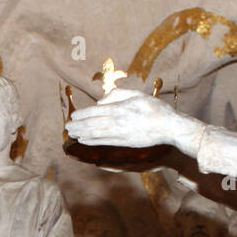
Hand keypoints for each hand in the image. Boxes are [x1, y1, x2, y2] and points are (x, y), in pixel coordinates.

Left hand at [65, 89, 206, 154]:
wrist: (169, 127)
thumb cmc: (155, 108)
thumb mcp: (137, 94)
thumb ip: (117, 95)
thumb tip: (101, 102)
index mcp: (121, 108)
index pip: (96, 111)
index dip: (83, 114)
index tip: (73, 115)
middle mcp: (118, 122)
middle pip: (93, 124)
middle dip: (79, 125)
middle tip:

####

TASK DIRECTIONS:
Wherever a line of the data holds "middle", copy that line.

RESULT OF THE EXERCISE:
middle mcp: (118, 122)
middle pip: (93, 124)
middle dip: (79, 125)
middle tip:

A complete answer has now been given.